His story was featured on the facility’s Facebook page and was, by pure chance, seen by his oldest daughter who had been unable to locate her father after his release from prison.
Haisma was featured on the Exodus Place Facebook after he talked the nonprofit’s founder — Robb Munger — into giving him a job at the facility despite being confined to a wheelchair and battling lung cancer.
Leah Deboer of Greenville runs a Facebook page for her dog breeding business and said she scrolls through thousands of posts every day, but saw the photo of her dad.
“I wasn’t going to allow any door to be shut. If my dad could be on this soil to see his other youngest kids,” Deboer said. “It’s been a long road.”
She was able to track down the man she had not seen since he turned to crime to support his addictions and ended up convicted of armed robbery, kidnapping and weapons charges.
“When you shoot heroin, it gives you a false hope,” Haisma said. “The high I got today from them coming, no heroin, no alcohol, no words can express the high.”

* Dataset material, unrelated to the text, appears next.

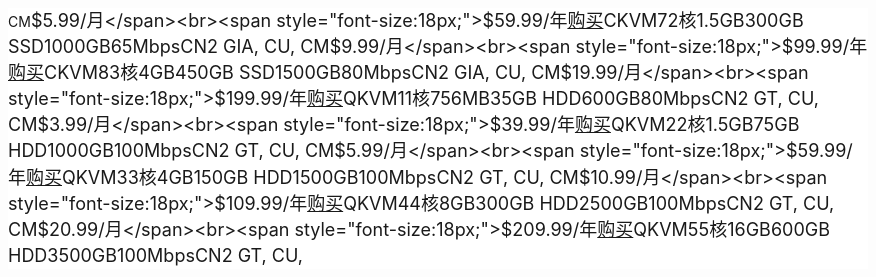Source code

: CM</span></td><td class="column-8"><span style="font-size:18px;">$5.99/月</span><br><span style="font-size:18px;">$59.99/年</span></td><td class="column-9"><a href="https://bill.hostdare.com/cart.php?a=confproduct&amp;i=1" rel="nofollow" target="_blank"><span style="font-size:18px;">购买</span></a></td></tr><tr class="row-8 even"><td class="column-1"><span style="font-size:18px;">CKVM7</span></td><td class="column-2"><span style="font-size:18px;">2核</span></td><td class="column-3"><span style="font-size:18px;">1.5GB</span></td><td class="column-4"><span style="font-size:18px;">300GB SSD</span></td><td class="column-5"><span style="font-size:18px;">1000GB</span></td><td class="column-6"><span style="font-size:18px;">65Mbps</span></td><td class="column-7"><span style="font-size:18px;">CN2 GIA, CU, CM</span></td><td class="column-8"><span style="font-size:18px;">$9.99/月</span><br><span style="font-size:18px;">$99.99/年</span></td><td class="column-9"><a href="https://bill.hostdare.com/cart.php?a=confproduct&amp;i=1" rel="nofollow" target="_blank"><span style="font-size:18px;">购买</span></a></td></tr><tr class="row-9 odd"><td class="column-1"><span style="font-size:18px;">CKVM8</span></td><td class="column-2"><span style="font-size:18px;">3核</span></td><td class="column-3"><span style="font-size:18px;">4GB</span></td><td class="column-4"><span style="font-size:18px;">450GB SSD</span></td><td class="column-5"><span style="font-size:18px;">1500GB</span></td><td class="column-6"><span style="font-size:18px;">80Mbps</span></td><td class="column-7"><span style="font-size:18px;">CN2 GIA, CU, CM</span></td><td class="column-8"><span style="font-size:18px;">$19.99/月</span><br><span style="font-size:18px;">$199.99/年</span></td><td class="column-9"><a href="https://bill.hostdare.com/cart.php?a=confproduct&amp;i=1" rel="nofollow" target="_blank"><span style="font-size:18px;">购买</span></a></td></tr><tr class="row-10 even"><td class="column-1"><span style="font-size:18px;">QKVM1</span></td><td class="column-2"><span style="font-size:18px;">1核</span></td><td class="column-3"><span style="font-size:18px;">756MB</span></td><td class="column-4"><span style="font-size:18px;">35GB HDD</span></td><td class="column-5"><span style="font-size:18px;">600GB</span></td><td class="column-6"><span style="font-size:18px;">80Mbps</span></td><td class="column-7"><span style="font-size:18px;">CN2 GT, CU, CM</span></td><td class="column-8"><span style="font-size:18px;">$3.99/月</span><br><span style="font-size:18px;">$39.99/年</span></td><td class="column-9"><a href="https://bill.hostdare.com/cart.php?a=confproduct&amp;i=1" rel="nofollow" target="_blank"><span style="font-size:18px;">购买</span></a></td></tr><tr class="row-11 odd"><td class="column-1"><span style="font-size:18px;">QKVM2</span></td><td class="column-2"><span style="font-size:18px;">2核</span></td><td class="column-3"><span style="font-size:18px;">1.5GB</span></td><td class="column-4"><span style="font-size:18px;">75GB HDD</span></td><td class="column-5"><span style="font-size:18px;">1000GB</span></td><td class="column-6"><span style="font-size:18px;">100Mbps</span></td><td class="column-7"><span style="font-size:18px;">CN2 GT, CU, CM</span></td><td class="column-8"><span style="font-size:18px;">$5.99/月</span><br><span style="font-size:18px;">$59.99/年</span></td><td class="column-9"><a href="https://bill.hostdare.com/cart.php?a=confproduct&amp;i=1" rel="nofollow" target="_blank"><span style="font-size:18px;">购买</span></a></td></tr><tr class="row-12 even"><td class="column-1"><span style="font-size:18px;">QKVM3</span></td><td class="column-2"><span style="font-size:18px;">3核</span></td><td class="column-3"><span style="font-size:18px;">4GB</span></td><td class="column-4"><span style="font-size:18px;">150GB HDD</span></td><td class="column-5"><span style="font-size:18px;">1500GB</span></td><td class="column-6"><span style="font-size:18px;">100Mbps</span></td><td class="column-7"><span style="font-size:18px;">CN2 GT, CU, CM</span></td><td class="column-8"><span style="font-size:18px;">$10.99/月</span><br><span style="font-size:18px;">$109.99/年</span></td><td class="column-9"><a href="https://bill.hostdare.com/cart.php?a=confproduct&amp;i=1" rel="nofollow" target="_blank"><span style="font-size:18px;">购买</span></a></td></tr><tr class="row-13 odd"><td class="column-1"><span style="font-size:18px;">QKVM4</span></td><td class="column-2"><span style="font-size:18px;">4核</span></td><td class="column-3"><span style="font-size:18px;">8GB</span></td><td class="column-4"><span style="font-size:18px;">300GB HDD</span></td><td class="column-5"><span style="font-size:18px;">2500GB</span></td><td class="column-6"><span style="font-size:18px;">100Mbps</span></td><td class="column-7"><span style="font-size:18px;">CN2 GT, CU, CM</span></td><td class="column-8"><span style="font-size:18px;">$20.99/月</span><br><span style="font-size:18px;">$209.99/年</span></td><td class="column-9"><a href="https://bill.hostdare.com/cart.php?a=confproduct&amp;i=1" rel="nofollow" target="_blank"><span style="font-size:18px;">购买</span></a></td></tr><tr class="row-14 even"><td class="column-1"><span style="font-size:18px;">QKVM5</span></td><td class="column-2"><span style="font-size:18px;">5核</span></td><td class="column-3"><span style="font-size:18px;">16GB</span></td><td class="column-4"><span style="font-size:18px;">600GB HDD</span></td><td class="column-5"><span style="font-size:18px;">3500GB</span></td><td class="column-6"><span style="font-size:18px;">100Mbps</span></td><td class="column-7"><span style="font-size:18px;">CN2 GT, CU,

Deboer was able to contact three of his other children — Lisa Marie Lord and Herman Haisma III — and they came by to see him Friday.
“It’s nice to know that they’re willing to forgive and willing to love me,” Haisma said. “I’ve never been a dad, I don’t know how to be a dad.”
He says he plans to resume his relationship, if at all possible.
“If you want to call me dad and you want to accept me as your dad, that’s fine, but let’s build a friendship,” he said. “For whatever time the Good Lord allows me to be here, spend time with and enjoy just having a family.”
He said this Thanksgiving will be one he will never forget.
“I have had the most blessed day that I have ever had in my life,” he said. “The cloud that I’m on, there’s no ladder to reach.”
Haisma says he knows he can’t change the things he has done that landed him in prison, but he plans to do what he can now to make a positive difference in the lives of his fellow residents, his children and the grandchildren he hopes to meet soon.